# [Problem description]
Print the listing exactly as it stands, and skip any pictures in it.

# [Given data]
== Segment start ==

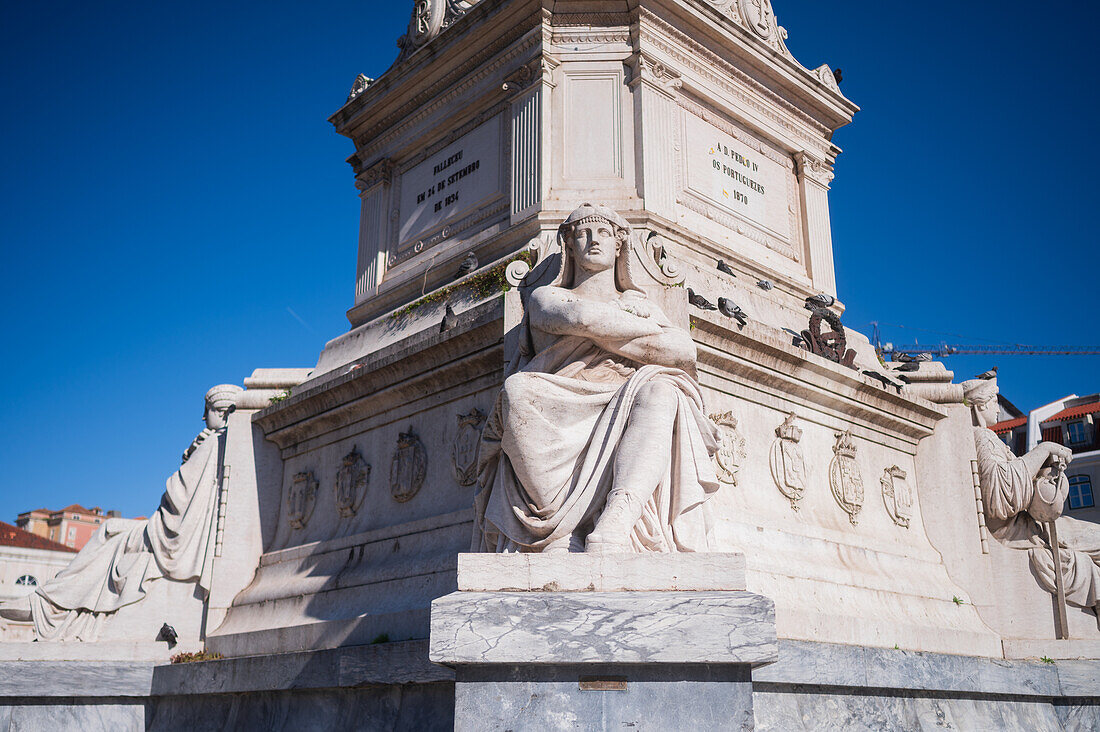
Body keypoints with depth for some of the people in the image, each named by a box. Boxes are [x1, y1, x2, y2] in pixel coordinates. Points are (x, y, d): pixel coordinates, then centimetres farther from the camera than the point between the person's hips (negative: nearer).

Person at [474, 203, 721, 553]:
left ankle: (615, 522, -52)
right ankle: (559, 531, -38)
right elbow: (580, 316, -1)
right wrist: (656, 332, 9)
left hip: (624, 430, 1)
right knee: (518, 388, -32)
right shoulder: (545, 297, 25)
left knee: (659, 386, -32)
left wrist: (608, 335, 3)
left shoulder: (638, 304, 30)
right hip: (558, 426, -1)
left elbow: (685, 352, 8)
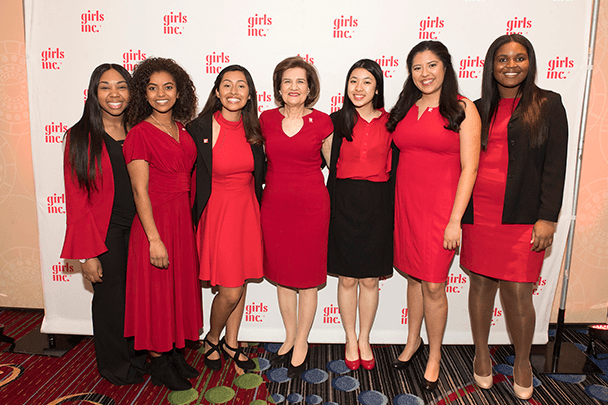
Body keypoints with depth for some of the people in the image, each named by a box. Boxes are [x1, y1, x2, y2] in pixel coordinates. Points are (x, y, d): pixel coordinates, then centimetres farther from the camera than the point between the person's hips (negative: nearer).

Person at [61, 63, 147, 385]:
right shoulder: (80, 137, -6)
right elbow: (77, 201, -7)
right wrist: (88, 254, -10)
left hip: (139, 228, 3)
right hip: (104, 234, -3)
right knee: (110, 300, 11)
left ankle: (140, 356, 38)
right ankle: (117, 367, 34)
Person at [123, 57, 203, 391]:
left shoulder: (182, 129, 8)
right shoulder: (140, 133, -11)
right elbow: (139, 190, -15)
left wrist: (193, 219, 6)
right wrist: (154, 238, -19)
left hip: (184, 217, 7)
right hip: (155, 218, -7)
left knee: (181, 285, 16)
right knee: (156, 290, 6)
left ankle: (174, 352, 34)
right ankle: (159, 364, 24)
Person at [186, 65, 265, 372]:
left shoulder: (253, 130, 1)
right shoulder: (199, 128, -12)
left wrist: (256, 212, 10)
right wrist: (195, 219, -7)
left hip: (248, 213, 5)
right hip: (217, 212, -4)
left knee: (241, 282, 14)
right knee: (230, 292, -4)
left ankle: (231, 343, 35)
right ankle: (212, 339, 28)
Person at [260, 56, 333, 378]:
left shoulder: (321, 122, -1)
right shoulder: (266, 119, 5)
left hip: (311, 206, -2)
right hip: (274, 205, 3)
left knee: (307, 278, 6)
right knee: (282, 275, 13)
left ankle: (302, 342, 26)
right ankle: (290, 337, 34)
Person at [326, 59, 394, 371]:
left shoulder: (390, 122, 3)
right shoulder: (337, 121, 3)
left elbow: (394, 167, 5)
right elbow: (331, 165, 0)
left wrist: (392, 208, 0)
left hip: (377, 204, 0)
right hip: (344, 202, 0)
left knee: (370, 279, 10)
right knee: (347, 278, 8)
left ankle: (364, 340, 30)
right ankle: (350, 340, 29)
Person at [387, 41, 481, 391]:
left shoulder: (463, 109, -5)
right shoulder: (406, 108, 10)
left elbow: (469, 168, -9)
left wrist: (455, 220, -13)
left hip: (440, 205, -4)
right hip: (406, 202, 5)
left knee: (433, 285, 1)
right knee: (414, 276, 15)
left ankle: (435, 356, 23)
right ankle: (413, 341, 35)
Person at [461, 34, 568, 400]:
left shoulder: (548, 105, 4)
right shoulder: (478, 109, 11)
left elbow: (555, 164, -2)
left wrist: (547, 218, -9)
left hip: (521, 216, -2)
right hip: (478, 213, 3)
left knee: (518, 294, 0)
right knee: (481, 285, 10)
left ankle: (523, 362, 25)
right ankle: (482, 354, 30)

== Segment end ==

# [Reply to the task]
Body keypoints with depth for some of the people in the image, each named by a box. Boxes are [x1, y1, x2, y2] in pixel coordinates. Points are (x, y, d): pixel coordinates, then centimetres farther from the camera than the point between the person's hips (negative: nearer).

Person at [474, 203, 721, 553]:
left ankle: (615, 522, -52)
right ankle: (559, 531, -38)
right elbow: (580, 316, -1)
right wrist: (656, 332, 9)
left hip: (624, 430, 1)
right knee: (518, 388, -32)
right shoulder: (545, 297, 25)
left knee: (659, 386, -32)
left wrist: (608, 335, 3)
left shoulder: (638, 304, 30)
right hip: (558, 426, -1)
left elbow: (685, 352, 8)
Body keypoints with depth for some of the people in the image, each named by a box. Boxes are [x1, y1, x2, y2] in pixel coordinates. Points are (x, y, d): pixel coordinates, then centimetres farther from the camera than the point between the person's hips (negative: nearer).

Person at [61, 63, 147, 385]:
right shoulder: (80, 137, -6)
right elbow: (77, 201, -7)
right wrist: (88, 254, -10)
left hip: (139, 228, 3)
right hip: (104, 234, -3)
right knee: (110, 300, 11)
left ankle: (140, 356, 38)
right ankle: (117, 367, 34)
Person at [123, 57, 203, 391]:
left shoulder: (182, 129, 8)
right shoulder: (140, 133, -11)
right elbow: (139, 190, -15)
left wrist: (193, 219, 6)
right wrist: (154, 238, -19)
left hip: (184, 217, 7)
right hip: (155, 218, -7)
left knee: (181, 285, 16)
right knee: (156, 290, 6)
left ankle: (174, 352, 34)
right ankle: (159, 364, 24)
Person at [186, 65, 265, 372]:
left shoulder: (253, 130, 1)
right shoulder: (199, 128, -12)
left wrist: (256, 212, 10)
right wrist: (195, 219, -7)
left hip: (248, 213, 5)
right hip: (217, 212, -4)
left knee: (241, 282, 14)
right knee: (230, 292, -4)
left ankle: (231, 343, 35)
right ankle: (212, 339, 28)
Person at [260, 56, 333, 378]:
left shoulder: (321, 122, -1)
right shoulder: (266, 119, 5)
left hip: (311, 206, -2)
right hip: (274, 205, 3)
left knee: (307, 278, 6)
right knee: (282, 275, 13)
left ankle: (302, 342, 26)
right ankle: (290, 337, 34)
Person at [326, 59, 394, 371]:
left shoulder: (390, 122, 3)
right shoulder: (337, 121, 3)
left elbow: (394, 167, 5)
right elbow: (331, 165, 0)
left wrist: (392, 208, 0)
left hip: (377, 204, 0)
right hip: (344, 202, 0)
left knee: (370, 279, 10)
right knee: (347, 278, 8)
left ankle: (364, 340, 30)
right ankle: (350, 340, 29)
Person at [387, 41, 481, 391]:
left shoulder: (463, 109, -5)
right shoulder: (406, 108, 10)
left elbow: (469, 168, -9)
left wrist: (455, 220, -13)
left hip: (440, 205, -4)
right hip: (406, 202, 5)
left knee: (433, 285, 1)
right knee: (414, 276, 15)
left ankle: (435, 356, 23)
right ankle: (413, 341, 35)
Person at [461, 34, 568, 400]:
left shoulder: (548, 105, 4)
right shoulder: (478, 109, 11)
left elbow: (555, 164, -2)
left wrist: (547, 218, -9)
left hip: (521, 216, -2)
right hip: (478, 213, 3)
left knee: (518, 294, 0)
right knee: (481, 285, 10)
left ankle: (523, 362, 25)
right ankle: (482, 354, 30)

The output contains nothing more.